§ Aim of the task:
Put the material below into a two-column CSV headed input and output, one row for each text paired with its answer. Place each in a single quoted field with line breaks turned into spaces, and leave out the pictures.

§ The data:
────────────────

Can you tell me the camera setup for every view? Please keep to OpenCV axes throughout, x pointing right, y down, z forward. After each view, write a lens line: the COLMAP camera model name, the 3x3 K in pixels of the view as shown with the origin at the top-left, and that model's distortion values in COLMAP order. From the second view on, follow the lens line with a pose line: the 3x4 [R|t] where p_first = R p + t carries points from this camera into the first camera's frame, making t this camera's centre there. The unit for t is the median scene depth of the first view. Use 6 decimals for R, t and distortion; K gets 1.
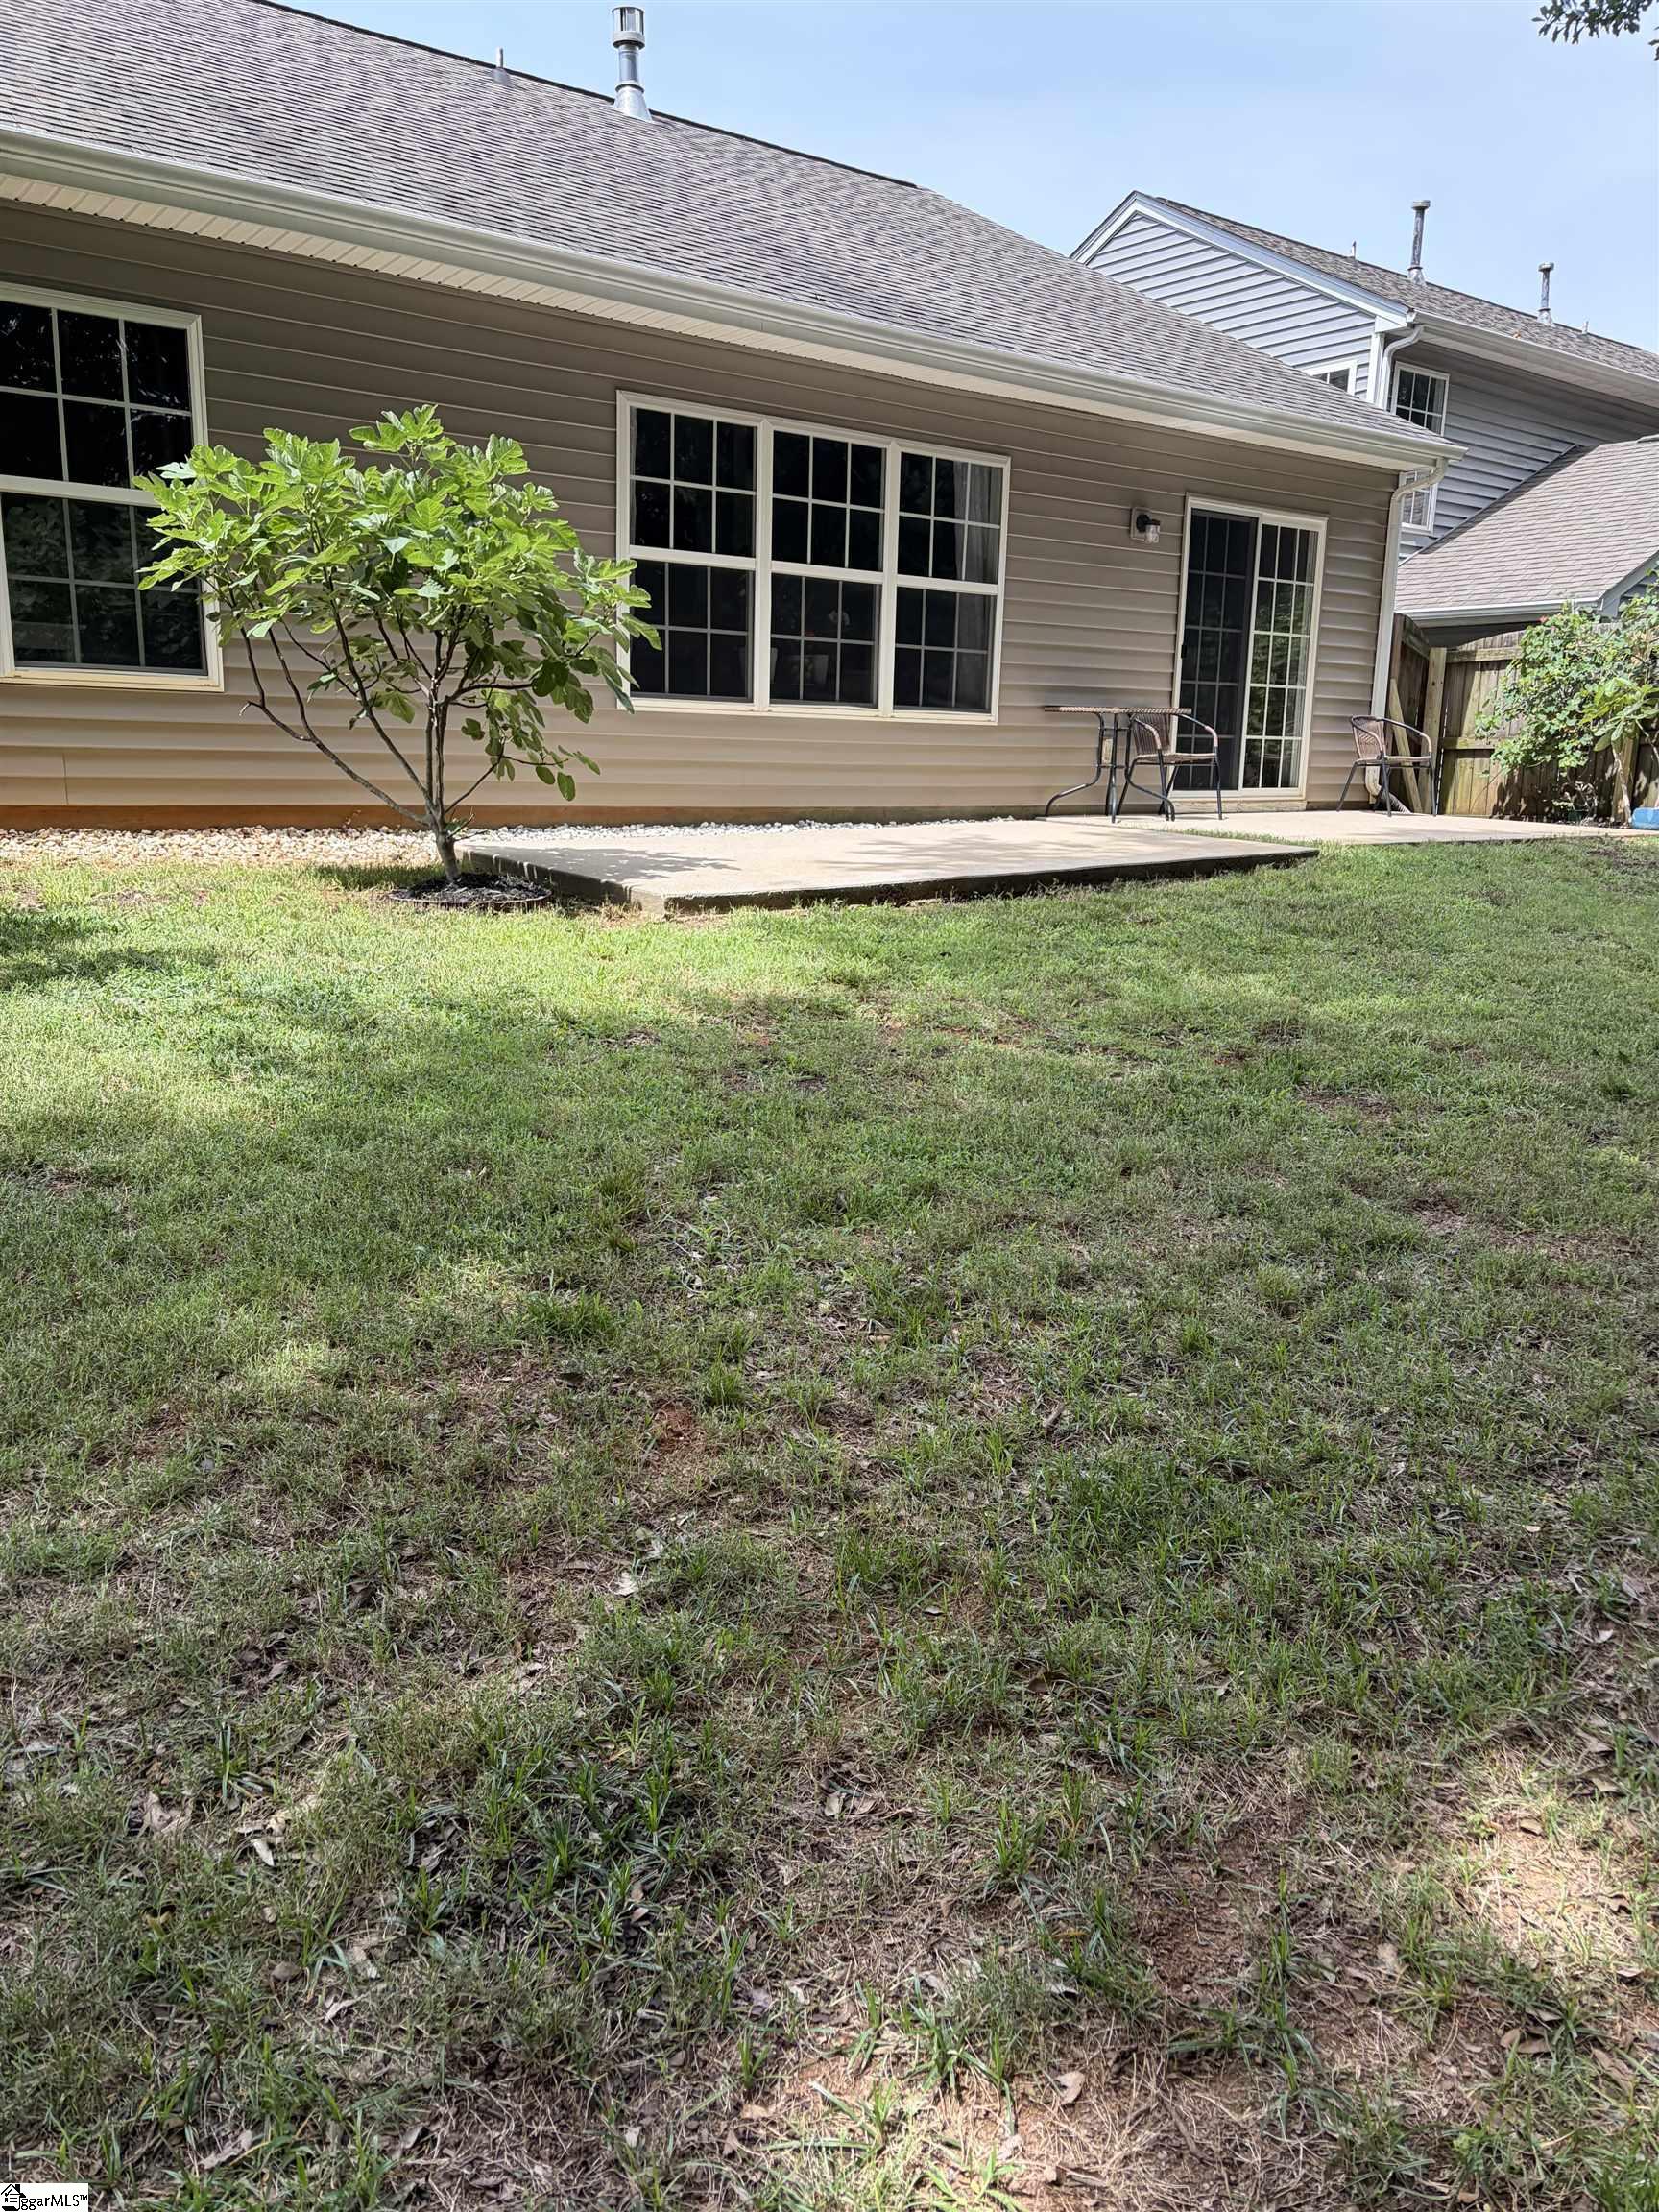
lens RADIAL K [[1676.9, 0, 857.0], [0, 1676.9, 1105.3], [0, 0, 1]] dist [-0.005619, 0.035044]
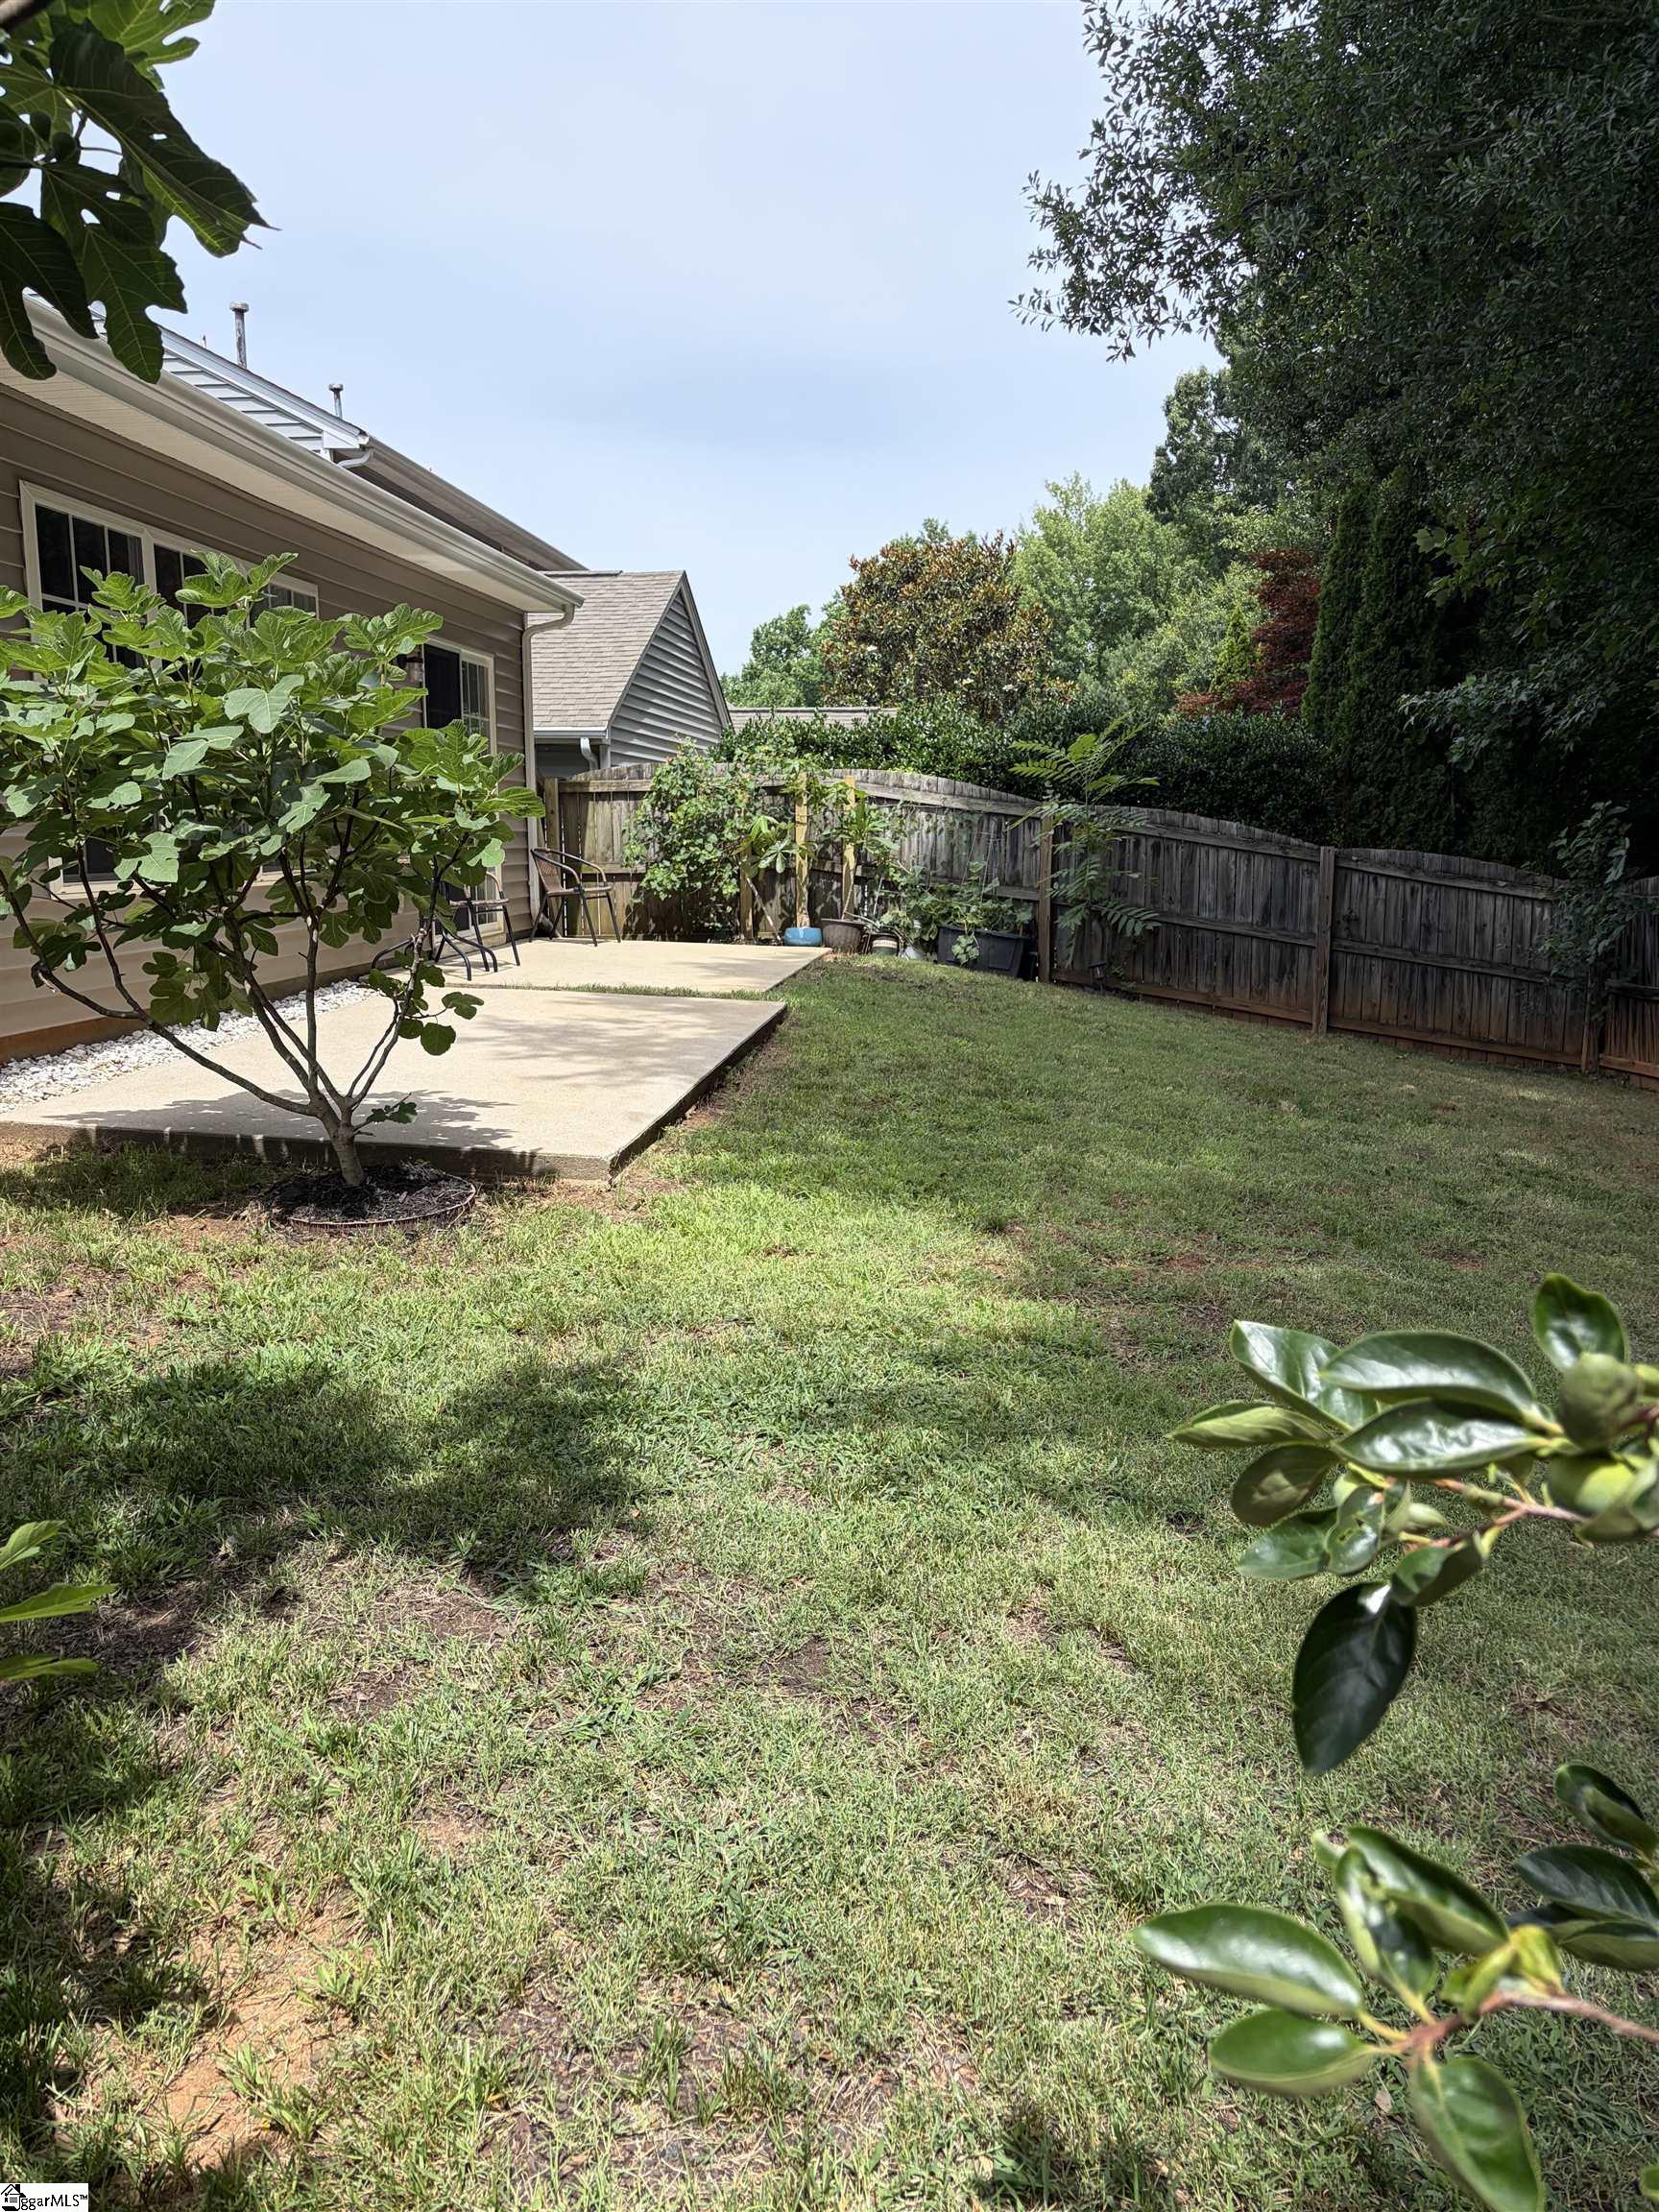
lens RADIAL K [[1676.9, 0, 857.0], [0, 1676.9, 1105.3], [0, 0, 1]] dist [-0.005619, 0.035044]
pose [[0.686311, -0.135391, 0.714595, -0.376112], [0.160621, 0.986476, 0.032640, -0.097458], [-0.709350, 0.092378, 0.698776, 0.200385]]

────────────────

§ Task solution:
input,output
"Can you tell me the camera setup for every view? Please keep to OpenCV axes throughout, x pointing right, y down, z forward. After each view, write a lens line: the COLMAP camera model name, the 3x3 K in pixels of the view as shown with the origin at the top-left, and that model's distortion values in COLMAP order. From the second view on, follow the lens line with a pose line: the 3x4 [R|t] where p_first = R p + t carries points from this camera into the first camera's frame, making t this camera's centre there. The unit for t is the median scene depth of the first view. Use 6 decimals for R, t and distortion; K gets 1.","lens RADIAL K [[1676.9, 0, 857.0], [0, 1676.9, 1105.3], [0, 0, 1]] dist [-0.005619, 0.035044] lens RADIAL K [[1676.9, 0, 857.0], [0, 1676.9, 1105.3], [0, 0, 1]] dist [-0.005619, 0.035044] pose [[0.686311, -0.135391, 0.714595, -0.376112], [0.160621, 0.986476, 0.032640, -0.097458], [-0.709350, 0.092378, 0.698776, 0.200385]]"